According to a draft regulation presented by the province’s Department of Finance, the maximum total cost of a credit a customer could be charged is $15 for every $100 lent. Moreover, if a borrower defaults on the payday loan then the lender may charge a maximum penalty of 2.5 percent per month. Another $20 could be charged if a check or pre-authorized debit transaction fails.
New Brunswick residents will have until July 29 to make a public comment on the draft legislation.
Many analysts are wondering if payday loan stores could shut down because of these proposed regulations, which are being described as the toughest restrictions across the Great White North.
However, one expert suggests that the issue of constant borrowing from multiple stores is the biggest issue that the provincial government has to contend with. But it isn’t happening, says Credit Counselling Services of Atlantic Canada client program specialist Gordon Arsenault.
“They go to one company, then they go to another company and to another company and then they do internet payday loans,” said Arsenault.”They’re into a circle of payday loans where they’re borrowing from one to pay the other and it just goes on and on and on.”
Some industry trade groups feel the restrictions could severely impact several operators. Ryan Murphy, a media relations manager warns some businesses could actually close their doors. This, he says, will ultimately negatively affect the most vulnerable who rely on payday loans.

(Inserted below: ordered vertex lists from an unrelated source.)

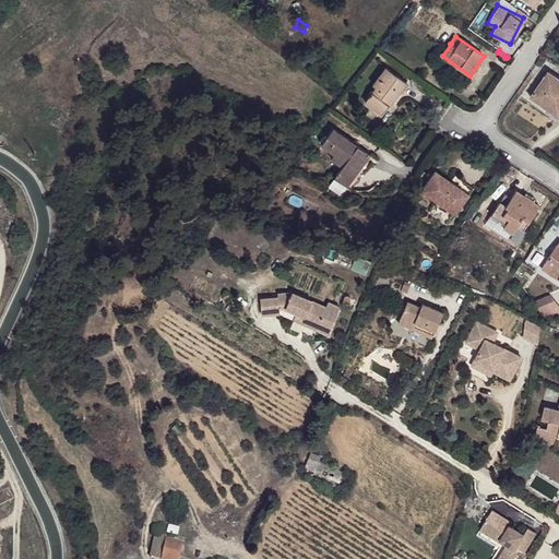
[(376,87),(365,102),(382,115),(406,83),(385,68),(372,85),(376,87)]
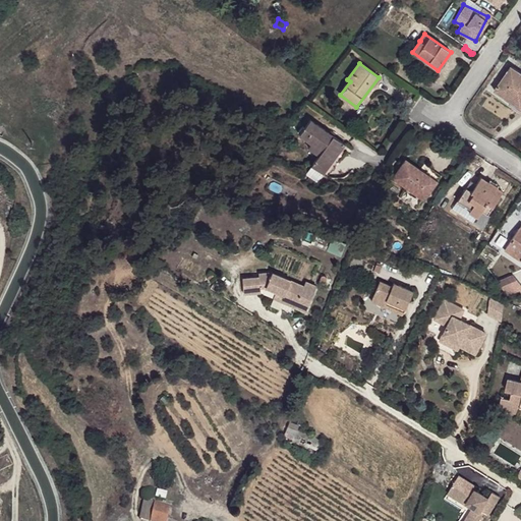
[(520,72),(512,66),(495,91),(520,108),(520,72)]
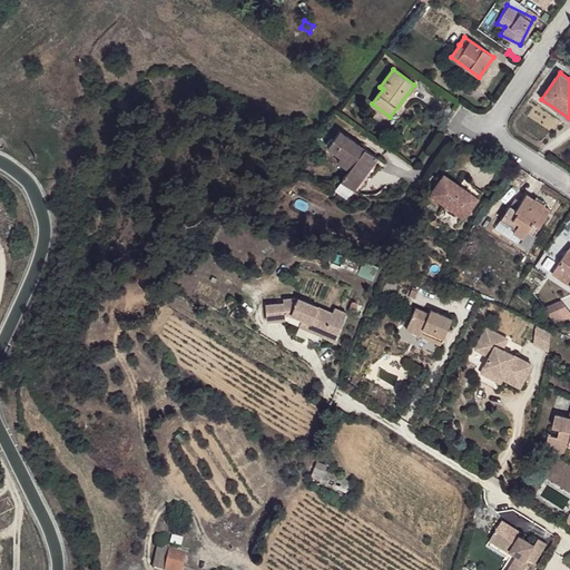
[(377,158),(340,131),(327,148),(341,157),(337,163),(350,170),(341,183),(353,190),(359,195),(376,168),(372,166),(377,158)]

“I certainly think there will be some businesses that will find it very difficult to operate and in fact may have to close,” said Irwin. “Where will borrowers go? What they’ll end up doing is they’ll go online and more often than not, they’ll find themselves going to an illegal unlicensed lender.”
If New Brunswick does move ahead with the regulation then Newfoundland and Labrador will be the only remaining province without any payday loan regulations in the books.
Provinces and municipalities across the country have been installing their own rules and regulations to minimize the impact of payday loan stores. The Ontario Government has, for instance, suggested placing limits on how much payday loans can be charged, while the city of Calgary has placed ordinance laws to stop new payday loan stores from clustering in impoverished neighborhoods.
Critics of payday loans say these alternative financial products hurt the impecunious by getting them into endless cycles of debt. Proponents argue that payday loans help the poor because most of them do not have access to traditional forms of credit.